### Supplied records:
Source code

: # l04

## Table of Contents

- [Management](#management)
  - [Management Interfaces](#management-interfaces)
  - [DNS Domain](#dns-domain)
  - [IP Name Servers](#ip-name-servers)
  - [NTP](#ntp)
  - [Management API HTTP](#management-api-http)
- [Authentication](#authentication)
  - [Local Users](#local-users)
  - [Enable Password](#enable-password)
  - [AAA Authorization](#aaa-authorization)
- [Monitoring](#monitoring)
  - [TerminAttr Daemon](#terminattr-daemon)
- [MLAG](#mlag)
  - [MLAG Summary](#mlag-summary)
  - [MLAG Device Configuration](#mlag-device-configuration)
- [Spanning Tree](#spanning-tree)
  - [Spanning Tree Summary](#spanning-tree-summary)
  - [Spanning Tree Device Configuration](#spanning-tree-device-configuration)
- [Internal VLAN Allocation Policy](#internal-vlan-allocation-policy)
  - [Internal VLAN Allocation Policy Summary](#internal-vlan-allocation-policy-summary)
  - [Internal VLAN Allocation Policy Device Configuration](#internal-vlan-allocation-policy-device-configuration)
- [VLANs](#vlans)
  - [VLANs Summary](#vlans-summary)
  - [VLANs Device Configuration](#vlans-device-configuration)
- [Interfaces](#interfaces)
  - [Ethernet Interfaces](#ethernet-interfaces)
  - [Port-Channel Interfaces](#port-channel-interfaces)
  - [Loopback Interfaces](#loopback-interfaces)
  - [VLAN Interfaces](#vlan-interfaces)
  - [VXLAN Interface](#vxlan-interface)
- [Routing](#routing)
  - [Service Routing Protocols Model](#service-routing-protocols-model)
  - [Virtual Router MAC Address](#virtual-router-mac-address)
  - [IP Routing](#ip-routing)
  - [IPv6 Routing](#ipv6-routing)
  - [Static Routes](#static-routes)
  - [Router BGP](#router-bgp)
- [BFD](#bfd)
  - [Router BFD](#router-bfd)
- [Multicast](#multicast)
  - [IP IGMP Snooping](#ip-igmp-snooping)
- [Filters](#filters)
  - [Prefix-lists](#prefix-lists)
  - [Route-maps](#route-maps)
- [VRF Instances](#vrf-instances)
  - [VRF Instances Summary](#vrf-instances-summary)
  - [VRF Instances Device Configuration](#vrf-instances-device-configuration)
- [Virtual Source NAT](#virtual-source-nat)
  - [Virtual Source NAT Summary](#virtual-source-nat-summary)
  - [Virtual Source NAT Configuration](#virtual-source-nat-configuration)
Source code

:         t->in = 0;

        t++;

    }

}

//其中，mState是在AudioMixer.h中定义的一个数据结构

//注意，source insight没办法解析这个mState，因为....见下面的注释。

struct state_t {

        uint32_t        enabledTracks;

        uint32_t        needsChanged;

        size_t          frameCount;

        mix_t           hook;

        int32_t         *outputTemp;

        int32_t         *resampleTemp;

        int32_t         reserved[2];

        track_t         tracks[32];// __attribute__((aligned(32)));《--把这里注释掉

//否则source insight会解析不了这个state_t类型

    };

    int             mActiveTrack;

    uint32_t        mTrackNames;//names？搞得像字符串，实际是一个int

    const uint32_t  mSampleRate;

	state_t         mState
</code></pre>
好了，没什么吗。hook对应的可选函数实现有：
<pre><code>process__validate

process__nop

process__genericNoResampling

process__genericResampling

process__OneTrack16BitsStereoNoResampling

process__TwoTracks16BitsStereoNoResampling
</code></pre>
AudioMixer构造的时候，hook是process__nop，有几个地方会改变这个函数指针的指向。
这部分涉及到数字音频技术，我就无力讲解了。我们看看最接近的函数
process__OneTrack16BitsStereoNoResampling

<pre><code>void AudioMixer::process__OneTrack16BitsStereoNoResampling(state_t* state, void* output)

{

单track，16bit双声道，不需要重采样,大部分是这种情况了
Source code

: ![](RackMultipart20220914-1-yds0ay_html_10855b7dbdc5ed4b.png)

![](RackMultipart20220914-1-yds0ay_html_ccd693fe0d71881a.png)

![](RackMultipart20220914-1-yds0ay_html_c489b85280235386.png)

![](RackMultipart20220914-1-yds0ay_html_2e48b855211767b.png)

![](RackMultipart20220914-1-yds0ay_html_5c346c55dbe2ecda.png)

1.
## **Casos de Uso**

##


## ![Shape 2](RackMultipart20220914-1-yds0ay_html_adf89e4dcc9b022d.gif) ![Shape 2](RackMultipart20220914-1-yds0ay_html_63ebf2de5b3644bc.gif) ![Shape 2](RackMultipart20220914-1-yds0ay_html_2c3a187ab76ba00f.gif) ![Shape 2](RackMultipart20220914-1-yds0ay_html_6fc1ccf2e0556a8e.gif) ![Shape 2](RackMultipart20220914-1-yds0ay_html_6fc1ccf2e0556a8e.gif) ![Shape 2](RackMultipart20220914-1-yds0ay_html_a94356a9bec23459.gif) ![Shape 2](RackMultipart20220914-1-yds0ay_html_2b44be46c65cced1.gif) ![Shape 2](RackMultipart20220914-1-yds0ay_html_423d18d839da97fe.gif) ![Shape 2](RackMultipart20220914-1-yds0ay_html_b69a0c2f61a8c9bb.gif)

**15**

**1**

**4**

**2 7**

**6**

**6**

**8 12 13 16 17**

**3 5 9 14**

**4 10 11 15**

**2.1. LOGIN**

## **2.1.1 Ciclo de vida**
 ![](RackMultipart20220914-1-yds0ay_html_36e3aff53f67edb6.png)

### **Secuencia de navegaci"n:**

### Work item:
Starting at the line with "- [Virtual Router" and ending at the line with "- [VRF Instances Device", print each line of the listing above exactly, with no other lines.

### Answer:
  - [Virtual Router MAC Address](#virtual-router-mac-address)
  - [IP Routing](#ip-routing)
  - [IPv6 Routing](#ipv6-routing)
  - [Static Routes](#static-routes)
  - [Router BGP](#router-bgp)
- [BFD](#bfd)
  - [Router BFD](#router-bfd)
- [Multicast](#multicast)
  - [IP IGMP Snooping](#ip-igmp-snooping)
- [Filters](#filters)
  - [Prefix-lists](#prefix-lists)
  - [Route-maps](#route-maps)
- [VRF Instances](#vrf-instances)
  - [VRF Instances Summary](#vrf-instances-summary)
  - [VRF Instances Device Configuration](#vrf-instances-device-configuration)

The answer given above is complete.